De acordo com o médico Francisco Simi, isso ocorre quando há um transtorno provocado por alterações do sistema nervoso autônomo. Uma espécie de desequilíbrio, em especial no hipotálamo, que regula o metabolismo do corpo. "Quando uma pessoa transita de forma repentina do frio para o calor, por exemplo, pode cair a pressão por causa da vasodilatação. A pessoa pode ter uma sensação de desmaio repentina. É muito sério".

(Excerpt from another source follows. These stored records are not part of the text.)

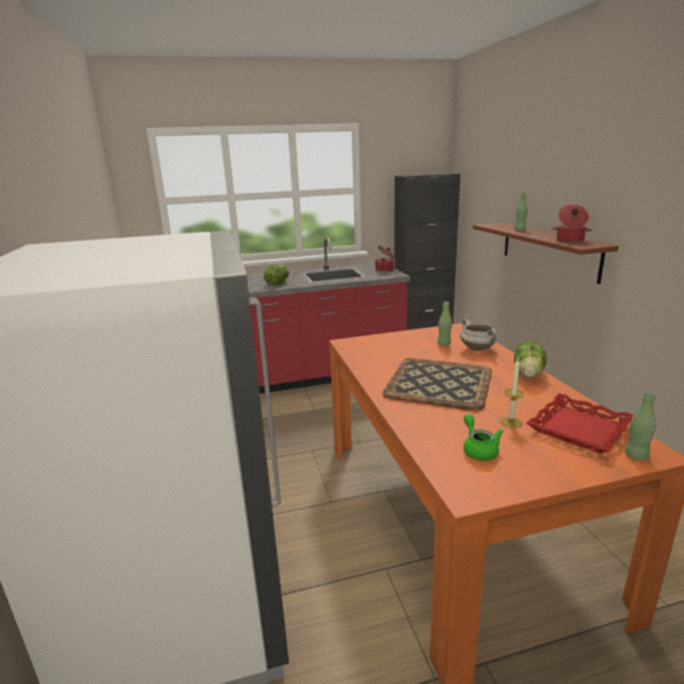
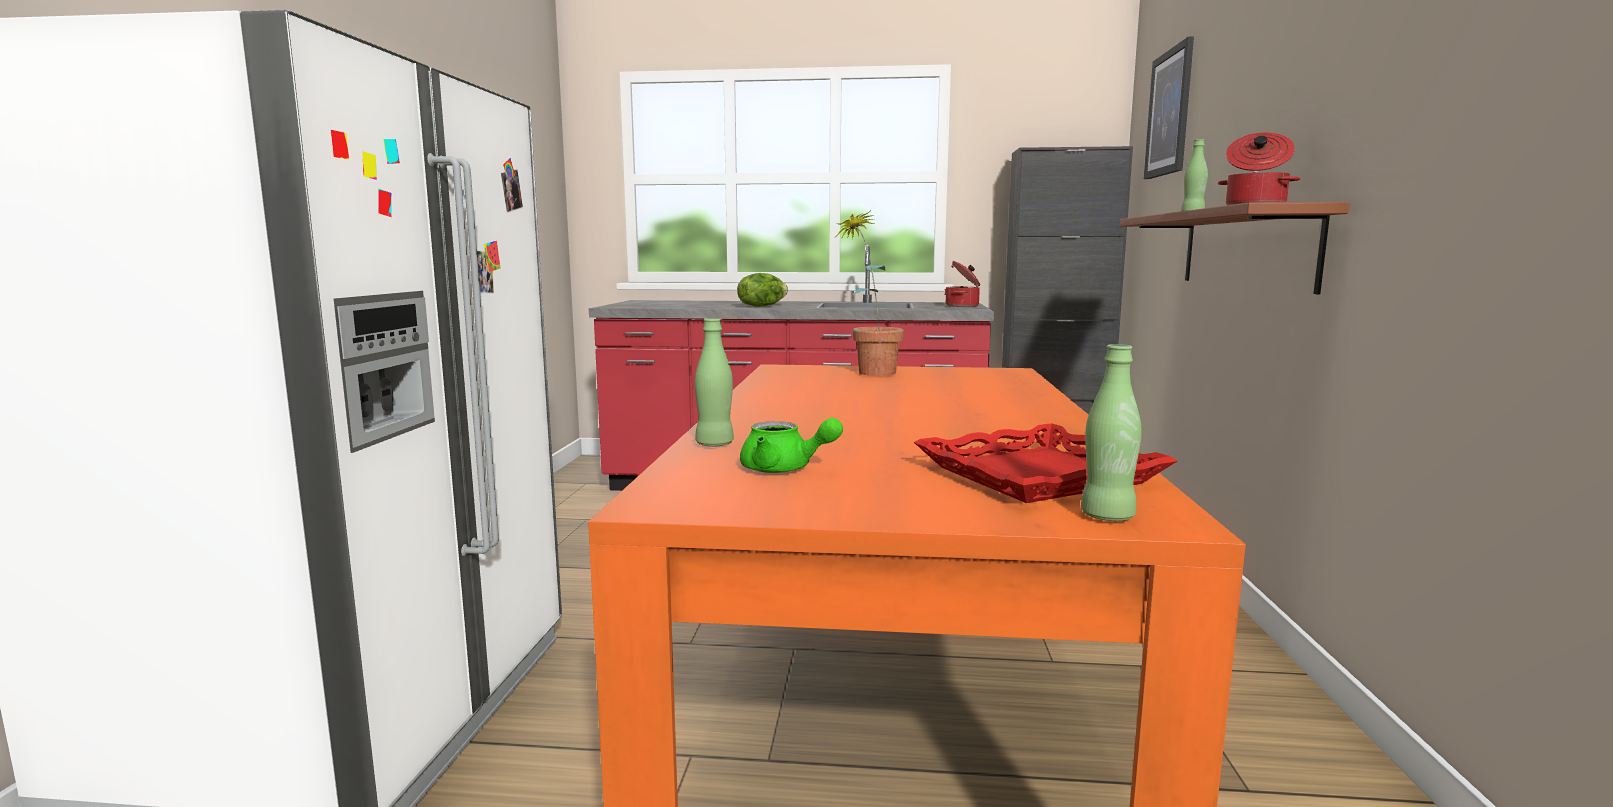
camera: 20 degrees right, 10 degrees down
tray [382,358,492,411] -> none
green bottle [437,302,452,346] -> green bottle moved to [695,318,734,447]
white cooking pot [460,319,497,351] -> none
green teapot [463,414,503,461] -> green teapot turned 105 degrees clockwise [740,418,843,473]
candle [500,359,524,428] -> none
lettuce [514,341,547,378] -> none
none -> potted plant [835,210,904,376]
none -> picture [1144,36,1194,179]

O cirurgião vascular explica ainda que, por causa do mecanismo de circulação de vasos sanguíneos periféricos e centrais, a pressão do sangue tende a cair quando uma pessoa sai de uma área fria e adentra em uma zona quente. No movimento contrário, o risco é a pressão alta. "A hipertensão pode acarretar, inclusive, em acidentes vasculares cerebrais", ressalta.
SINAIS E CUIDADOS
Simi orienta que, durante um choque térmico, é comum a sensação de náuseas, tonturas, suor fria, taquicardia e escurecimento visual, resultando em desmaios. Desse modo, o principal cuidado é evitar mudanças drásticas de temperaturas e, acima de tudo, consumir boa quantidade de líquidos para repor substâncias perdidas durante a sudorese.
Água de coco e suco de laranja são ricos em sódio, elemento importante para o organismo. "No entanto, é importante que os hipertensos façam esse consumo de forma moderada", alerta Simi.